Like I say, these won't work for everyone but they certainly do for me.

C1239 · 31/01/2023 15:58

Thank you everyone. I just feel at the moment I’m stuck in a rut of putting too much pressure on myself and letting my work worries take over my free time.

OP posts:
HotSauceCommittee · 31/01/2023 21:24

I drink too much and eat too much. I love my job, but it engulfs me. It hit home today when my sergeant (we are police) talked about cops never living that long and loads of us dying early. I don't know the answer.

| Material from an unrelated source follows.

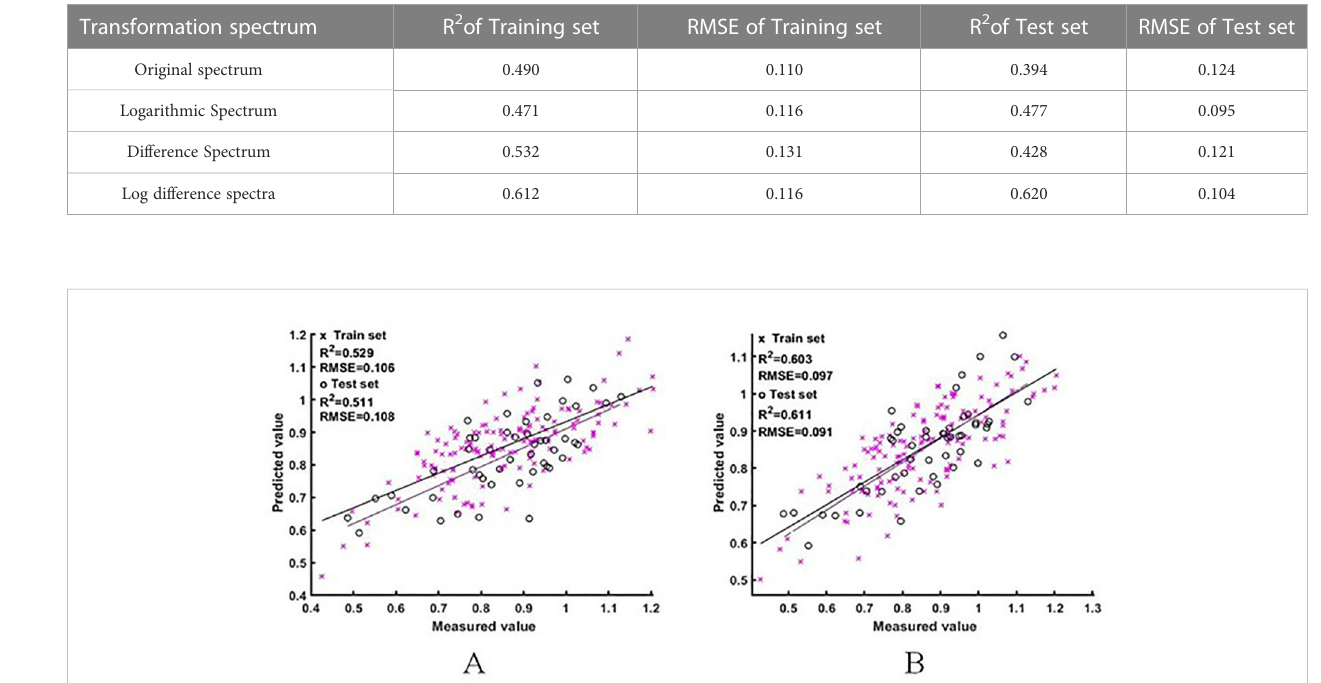
TABLE 3 NNI estimation from encoder feature extraction results to MLR.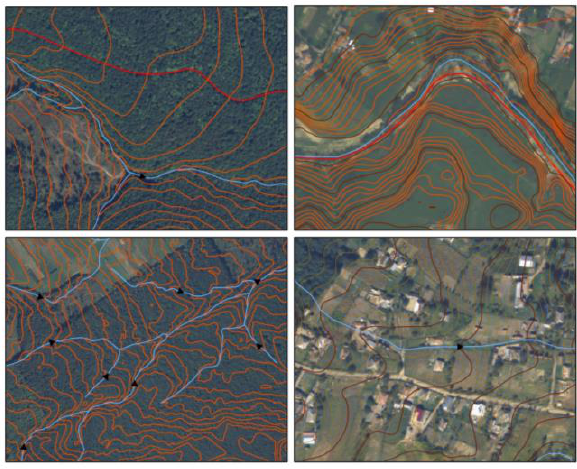
Figure 1. Photo interpretation from 2D and 3D data sources Furthermore, the running water vectors are only X, Y and when their track does not meet the relief, any further transformation to 3D space system is affected by errors.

MrsDanversGlidesAgain · 31/01/2023 21:30

TheShiningPup · 30/01/2023 22:38

I became a contractor. No need to get involved in any corporate bollocks and the knowledge that it's not forever is hugely helpful for me. And tbh partly knowing that you're unlikely to be the one picking up the pieces when those higher up are making shit choices about a project you're working on

Loved being a temp. Sitting in departmental meetings listening to all the stress and looking out of the window at the clouds and thinking 'None of this is my job to sort out or worry about....'

partly knowing that you're unlikely to be the one picking up the pieces when those higher up are making shit choices about a project you're working on

Definitely that one. Also the serenity that comes from realising when shit does hit fan you'll be long gone.